> Job
Scan the listing below and copy each line holding the word "LUMIX".
--- --- ---
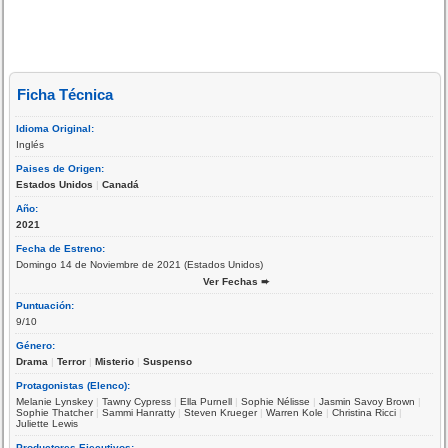
Ficha Técnica
Idioma Original:
Inglés
Paises de Origen:
Estados Unidos
|
Canadá
Año:
2021
Fecha de Estreno:
Domingo 14 de Noviembre de 2021 (Estados Unidos)
Ver Fechas ➨
Puntuación:
9/10
Género:
Drama
|
Terror
|
Misterio
|
Suspenso
Protagonistas (Elenco):
Melanie Lynskey
|
Tawny Cypress
|
Ella Purnell
|
Sophie Nélisse
|
Jasmin Savoy Brown
|
Sophie Thatcher
|
Sammi Hanratty
|
Steven Krueger
|
Warren Kole
|
Christina Ricci
|
Juliette Lewis
Productores Ejecutivos:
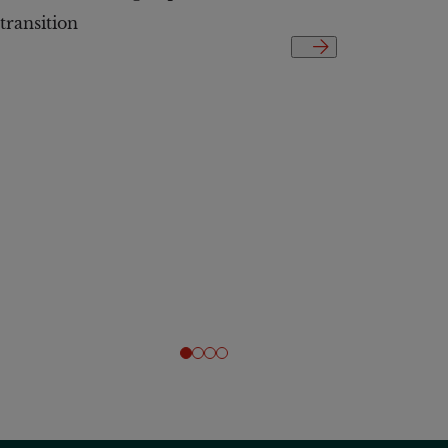
transition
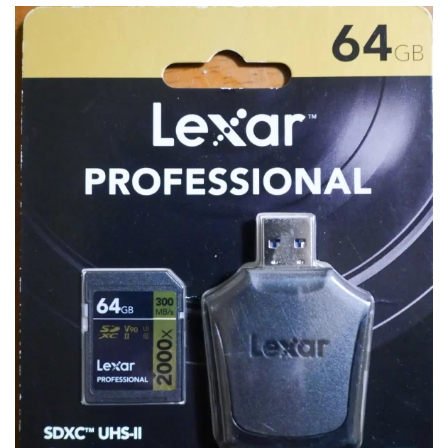
fujifilm
game
GR III
hobby
info
iPad
iPhone
K-1
Leica
LENS
LUMIX G100
LUMIX GF9
LUMIX L10
LUMIX S1
LUMIX S9
M(Typ240)
minolta
MX
nikki
Nikon
OLYMPUS
om-1 II
OM-3
om-5 II
omsystem
osmo
osmo action3
panasonic
pc
PEN E-P7
PENTAX
photo
Pocket 3
PS5
psobb
ricoh
SIGMA
SONY
sound
TAMRON
TG-6
THETA
VILTROX
X-T2
X100F
X half
Xiaomi Pad 6
Xperia1VI
Z-1
Z5
Z6II
Z9
Z30
Z50II
Zf
Zfc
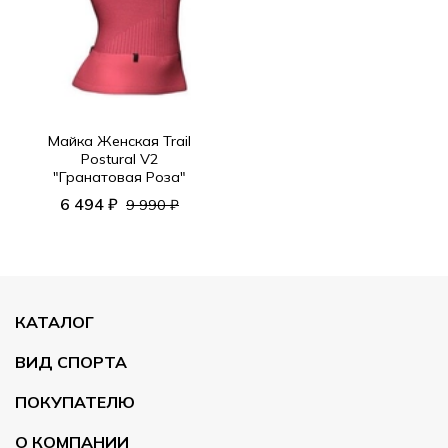
Майка Женская Trail
Postural V2
"Гранатовая Роза"
6 494 ₽
9 990 ₽
КАТАЛОГ
ВИД СПОРТА
ПОКУПАТЕЛЮ
О КОМПАНИИ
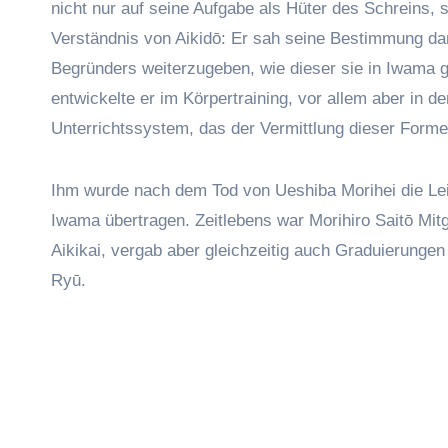
nicht nur auf seine Aufgabe als Hüter des Schreins, 
Verständnis von Aikidō: Er sah seine Bestimmung dar
Begründers weiterzugeben, wie dieser sie in Iwama ge
entwickelte er im Körpertraining, vor allem aber in 
Unterrichtssystem, das der Vermittlung dieser Forme
Ihm wurde nach dem Tod von Ueshiba Morihei die Lei
Iwama übertragen. Zeitlebens war Morihiro Saitō Mit
Aikikai, vergab aber gleichzeitig auch Graduierung
Ryū.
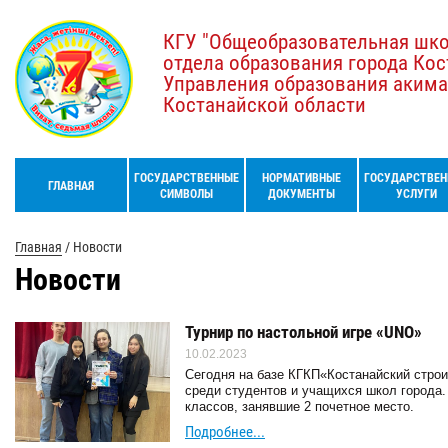
КГУ "Общеобразовательная шк
отдела образования города Кос
Управления образования акима
Костанайской области
ГОСУДАРСТВЕННЫЕ
НОРМАТИВНЫЕ
ГОСУДАРСТВЕН
ГЛАВНАЯ
СИМВОЛЫ
ДОКУМЕНТЫ
УСЛУГИ
Главная
/
Новости
Новости
Турнир по настольной игре «UNO»
10.02.2023
Сегодня на базе КГКП«Костанайский стро
среди студентов и учащихся школ города
классов, занявшие 2 почетное место.
Подробнее...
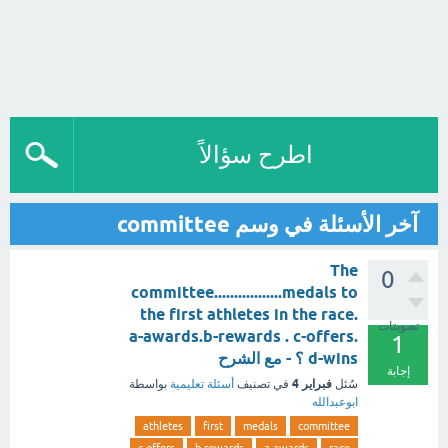
اطرح سؤالاً
آخر الأسئلة في وسم committee
The
0
committee.................medals to
the first athletes in the race.
تصويتات
a-awards.b-rewards . c-offers.
1
d-wins ؟ - مع الشرح
إجابة
فبراير 4
سُئل
في تصنيف
أسئلة تعليمية
بواسطة
ابوعبدالله
athletes
first
medals
committee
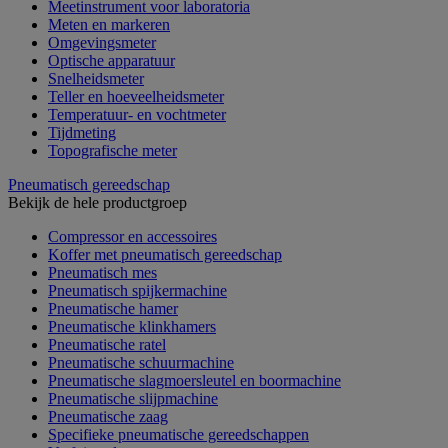
Meetinstrument voor laboratoria
Meten en markeren
Omgevingsmeter
Optische apparatuur
Snelheidsmeter
Teller en hoeveelheidsmeter
Temperatuur- en vochtmeter
Tijdmeting
Topografische meter
Pneumatisch gereedschap
Bekijk de hele productgroep
Compressor en accessoires
Koffer met pneumatisch gereedschap
Pneumatisch mes
Pneumatisch spijkermachine
Pneumatische hamer
Pneumatische klinkhamers
Pneumatische ratel
Pneumatische schuurmachine
Pneumatische slagmoersleutel en boormachine
Pneumatische slijpmachine
Pneumatische zaag
Specifieke pneumatische gereedschappen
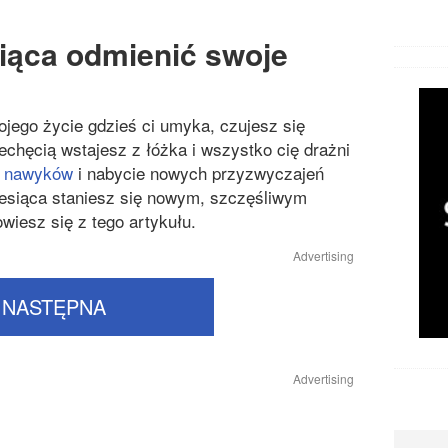
iąca odmienić swoje
ojego życie gdzieś ci umyka, czujesz się
echęcią wstajesz z łóżka i wszystko cię drażni
u
nawyków
i nabycie nowych przyzwyczajeń
esiąca staniesz się nowym, szczęśliwym
wiesz się z tego artykułu.
Advertising
NASTĘPNA
Advertising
--- --- ---
> Solution below
LUMIX G100
LUMIX GF9
LUMIX L10
LUMIX S1
LUMIX S9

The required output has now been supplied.